Dans les squats, avec les associations locales, on continue d’œuvrer pour pouvoir vivre comme on le souhaite. Le DAL, mouvement à l’envergure nationale, propose depuis longtemps des mesures effectives pour lutter contre le mal-logement, peut-être serait-il temps de prendre acte du travail effectué [10]. En parallèle, des groupes affinitaires et collectifs luttent à leur manière, pour se réapproprier leur vie, sans rien attendre des institutions, peut-être serait-il temps de les laisser vivre.

En définitive, nous dirons que les spasmes médiatiques de la municipalité peinent à cacher l’absence de mesures prises, et de volonté sincère d’agir sur le mal-logement.

Un toit pour tous et toutes !
Pas besoin d’élu·e·s pour nous apprendre à vivre.

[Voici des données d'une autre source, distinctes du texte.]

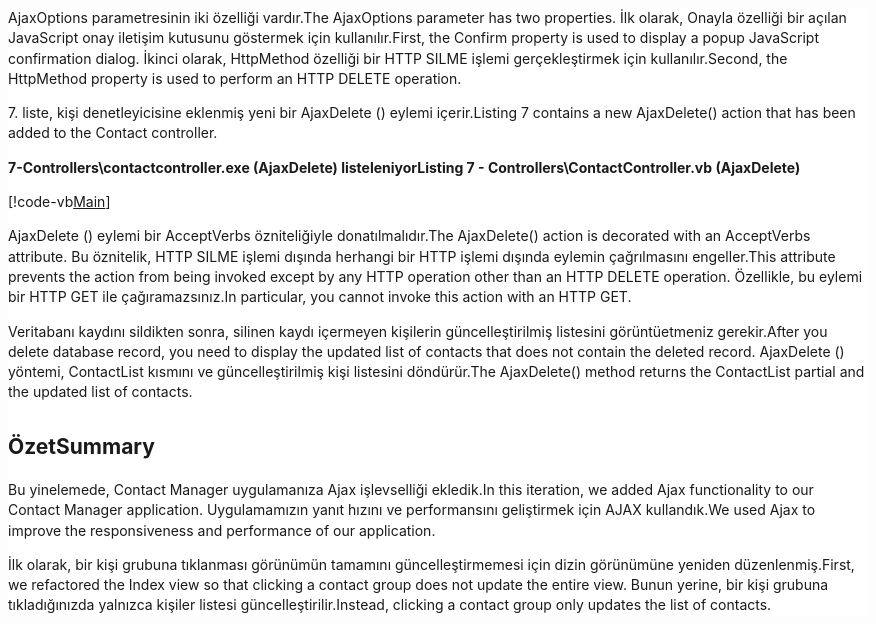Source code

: <span data-ttu-id="c7675-279">AjaxOptions parametresinin iki özelliği vardır.</span><span class="sxs-lookup"><span data-stu-id="c7675-279">The AjaxOptions parameter has two properties.</span></span> <span data-ttu-id="c7675-280">İlk olarak, Onayla özelliği bir açılan JavaScript onay iletişim kutusunu göstermek için kullanılır.</span><span class="sxs-lookup"><span data-stu-id="c7675-280">First, the Confirm property is used to display a popup JavaScript confirmation dialog.</span></span> <span data-ttu-id="c7675-281">İkinci olarak, HttpMethod özelliği bir HTTP SILME işlemi gerçekleştirmek için kullanılır.</span><span class="sxs-lookup"><span data-stu-id="c7675-281">Second, the HttpMethod property is used to perform an HTTP DELETE operation.</span></span>

<span data-ttu-id="c7675-282">7\. liste, kişi denetleyicisine eklenmiş yeni bir AjaxDelete () eylemi içerir.</span><span class="sxs-lookup"><span data-stu-id="c7675-282">Listing 7 contains a new AjaxDelete() action that has been added to the Contact controller.</span></span>

<span data-ttu-id="c7675-283">**7-Controllers\contactcontroller.exe (AjaxDelete) listeleniyor**</span><span class="sxs-lookup"><span data-stu-id="c7675-283">**Listing 7 - Controllers\ContactController.vb (AjaxDelete)**</span></span>   

[!code-vb[Main](iteration-7-add-ajax-functionality-vb/samples/sample12.vb)]

<span data-ttu-id="c7675-284">AjaxDelete () eylemi bir AcceptVerbs özniteliğiyle donatılmalıdır.</span><span class="sxs-lookup"><span data-stu-id="c7675-284">The AjaxDelete() action is decorated with an AcceptVerbs attribute.</span></span> <span data-ttu-id="c7675-285">Bu öznitelik, HTTP SILME işlemi dışında herhangi bir HTTP işlemi dışında eylemin çağrılmasını engeller.</span><span class="sxs-lookup"><span data-stu-id="c7675-285">This attribute prevents the action from being invoked except by any HTTP operation other than an HTTP DELETE operation.</span></span> <span data-ttu-id="c7675-286">Özellikle, bu eylemi bir HTTP GET ile çağıramazsınız.</span><span class="sxs-lookup"><span data-stu-id="c7675-286">In particular, you cannot invoke this action with an HTTP GET.</span></span>

<span data-ttu-id="c7675-287">Veritabanı kaydını sildikten sonra, silinen kaydı içermeyen kişilerin güncelleştirilmiş listesini görüntüetmeniz gerekir.</span><span class="sxs-lookup"><span data-stu-id="c7675-287">After you delete database record, you need to display the updated list of contacts that does not contain the deleted record.</span></span> <span data-ttu-id="c7675-288">AjaxDelete () yöntemi, ContactList kısmını ve güncelleştirilmiş kişi listesini döndürür.</span><span class="sxs-lookup"><span data-stu-id="c7675-288">The AjaxDelete() method returns the ContactList partial and the updated list of contacts.</span></span>

## <a name="summary"></a><span data-ttu-id="c7675-289">Özet</span><span class="sxs-lookup"><span data-stu-id="c7675-289">Summary</span></span>

<span data-ttu-id="c7675-290">Bu yinelemede, Contact Manager uygulamanıza Ajax işlevselliği ekledik.</span><span class="sxs-lookup"><span data-stu-id="c7675-290">In this iteration, we added Ajax functionality to our Contact Manager application.</span></span> <span data-ttu-id="c7675-291">Uygulamamızın yanıt hızını ve performansını geliştirmek için AJAX kullandık.</span><span class="sxs-lookup"><span data-stu-id="c7675-291">We used Ajax to improve the responsiveness and performance of our application.</span></span>

<span data-ttu-id="c7675-292">İlk olarak, bir kişi grubuna tıklanması görünümün tamamını güncelleştirmemesi için dizin görünümüne yeniden düzenlenmiş.</span><span class="sxs-lookup"><span data-stu-id="c7675-292">First, we refactored the Index view so that clicking a contact group does not update the entire view.</span></span> <span data-ttu-id="c7675-293">Bunun yerine, bir kişi grubuna tıkladığınızda yalnızca kişiler listesi güncelleştirilir.</span><span class="sxs-lookup"><span data-stu-id="c7675-293">Instead, clicking a contact group only updates the list of contacts.</span></span>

Des squatteuses et squatteurs grenoblois·es

Notes:
[1] Voir à ce sujet la circulaire du Ministère de l’Intérieur et du Ministère de la cohésion des territoires à l’adresse des centres d’hébergement d’urgence. Lire « Quand une circulaire du ministre de l’intérieur est au-dessus des lois  » sur Mediapart.
[2] M. Barcik, jeune docteur en sociologie des « politiques de lutte contre les discriminations » (son projet de thèse porte sur les « personnes qui se disent les victimes de discriminations », niant ainsi subtilement les discriminations des gens qui auraient l’outrecuidance de s’en plaindre), gauchiste universitaire, adjoint au maire sur les questions « techniques ». La plupart des négociations entre la mairie et des associations de lutte sur les questions de logement se passent en sa présence, il semble être en charge de ces dossiers.
[3] L’État, via ses préfectures, accorde à Grenoble peu de places d’hébergement d’urgence (115). Cette année, sur la promesse de 200 places d’hébergement hivernal, seulement 150 sont disponibles pour 3000 personnes sans-logis dans l’agglomération. Autre exemple, la directive visant à envoyer « des équipes mobiles » dans chaque hébergement d’urgence pour balancer des OQTF à foison « examiner les situations administratives dans l’hébergement d’urgence », lettre du Ministère de l’Intérieur et du Ministère de la cohésion des territoires aux préfets des régions et aux préfets des départements.
[4] Référence à un article paru sur Indymedia Grenoble après l’élection de l’équipe Piolle signé « des anarchistes qui ont voté Piolle » (sic), probablement avant de se retrouver avec un siège au conseil municipal.
[5] Dispositif du CCAS « ayant pour objectif l’accompagnement de personnes précaires dans l’accès aux droits, à l’hygiène, à la santé, à la scolarisation, etc. et d’œuvrer à la réduction de l’habitat précaire en favorisant les parcours individualisés d’insertion des ménages ».
[6] Une boîte de « sécurité » appartenant à l’EPFL qui a notamment pour mission de surveiller toutes les maisons vides.
[7] Comme par exemple le squat au 6 rue Jay qui a fait l’objet d’une procédure judiciaire anonyme.
[8] « Ensuite, il y a des hommes et des femmes qui refusent aussi, dans le cadre des maraudes, d’être logés parce qu’ils considèrent que leur liberté – et je n’ai pas à juger de savoir si c’est bien ou pas – les amène à ne pas être en sécurité, à l’aise, dans ces centres. » Castaner en interview sur BFM-TV le vendredi 29 décembre 2017.
[9] L’État est censé loger les personnes faisant une demande d’asile durant le traitement de leur dossier même si la demande est déboutée.
[10] Les principales propositions du DAL38 sont : gel de toutes les expulsions sur l’agglomération grenobloise ; mise à disposition des logements et bâtiments publics vides de l’agglomération ; baisse et encadrement des loyers comme politique de prévention des expulsions.